--- Supplied entries ---
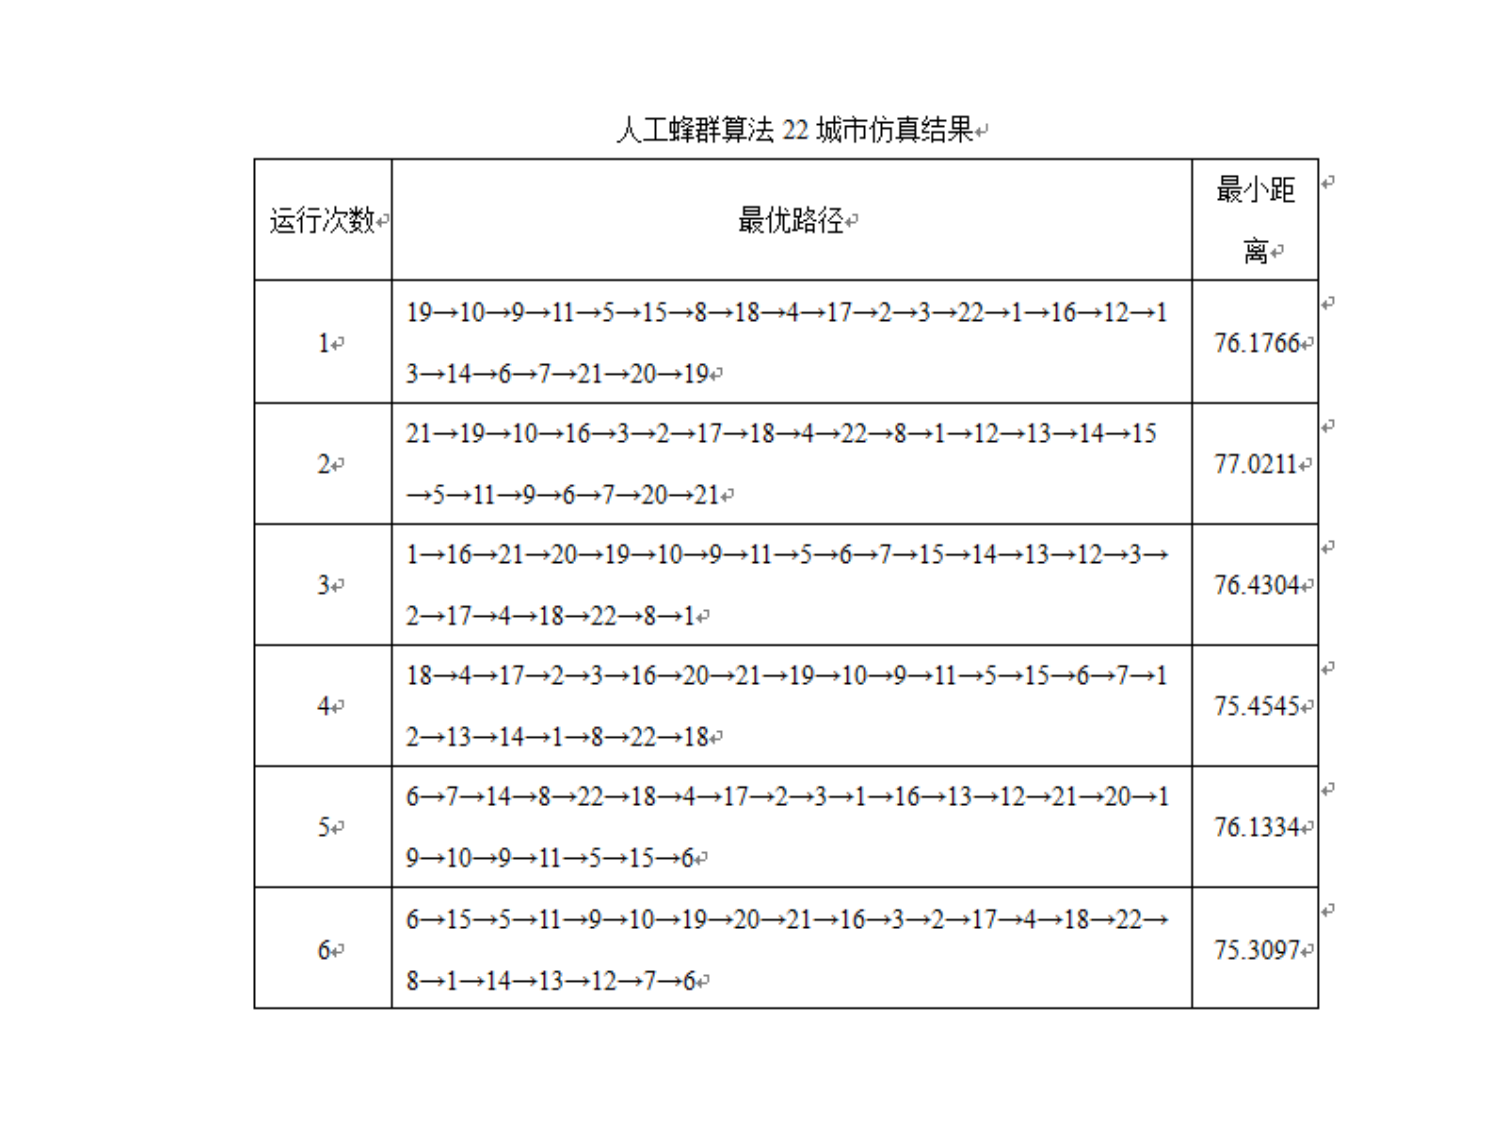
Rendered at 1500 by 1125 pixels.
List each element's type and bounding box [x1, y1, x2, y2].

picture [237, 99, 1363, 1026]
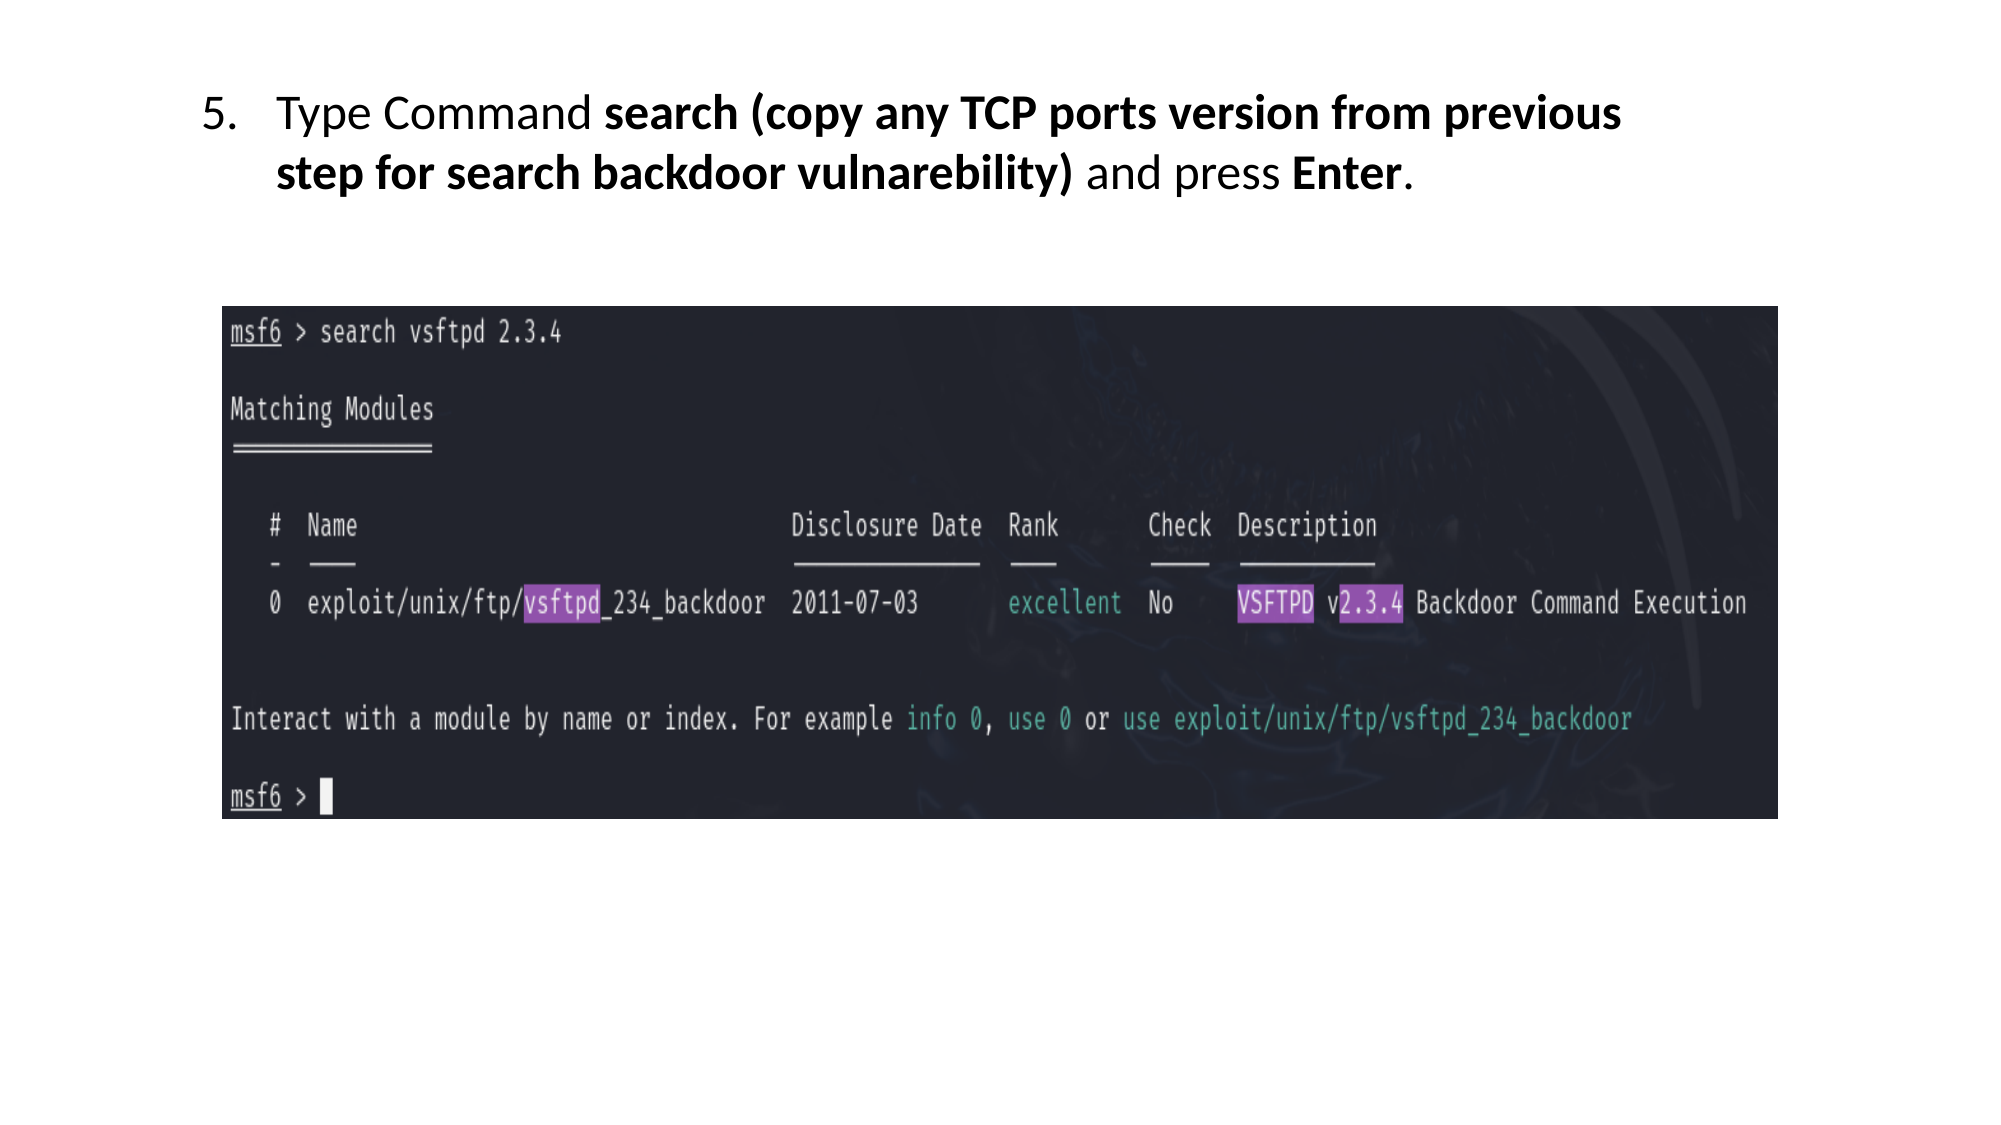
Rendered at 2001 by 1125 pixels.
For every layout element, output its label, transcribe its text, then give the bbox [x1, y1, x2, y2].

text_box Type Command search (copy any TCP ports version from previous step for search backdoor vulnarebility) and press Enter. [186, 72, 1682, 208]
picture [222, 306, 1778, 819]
---
Exercise directions: The answer must be the lines from the one containing "Rendered at 2001 by 1125 pixels." through the last line of the records, copied exactly, with nothing else.

Output of the task:
Rendered at 2001 by 1125 pixels.
For every layout element, output its label, transcribe its text, then give the bbox [x1, y1, x2, y2].

text_box Type Command search (copy any TCP ports version from previous step for search backdoor vulnarebility) and press Enter. [186, 72, 1682, 208]
picture [222, 306, 1778, 819]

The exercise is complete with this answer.